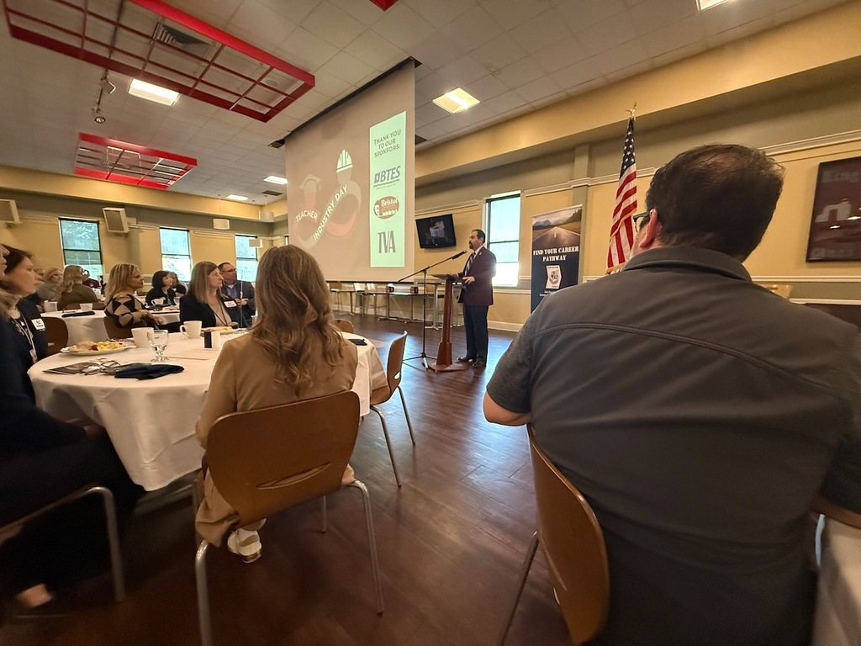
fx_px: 348
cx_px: 430
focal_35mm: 14
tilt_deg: -6.7
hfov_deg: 102.1
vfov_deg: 85.7
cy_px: 323
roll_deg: -0.4
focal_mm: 2.22
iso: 800
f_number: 2.2
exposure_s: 1/60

PROBLEM STATEMENT: Take the entries above and set them down exactly, minus the pictures.

COMPLETED EXERCISE:
fx_px: 348
cx_px: 430
focal_35mm: 14
tilt_deg: -6.7
hfov_deg: 102.1
vfov_deg: 85.7
cy_px: 323
roll_deg: -0.4
focal_mm: 2.22
iso: 800
f_number: 2.2
exposure_s: 1/60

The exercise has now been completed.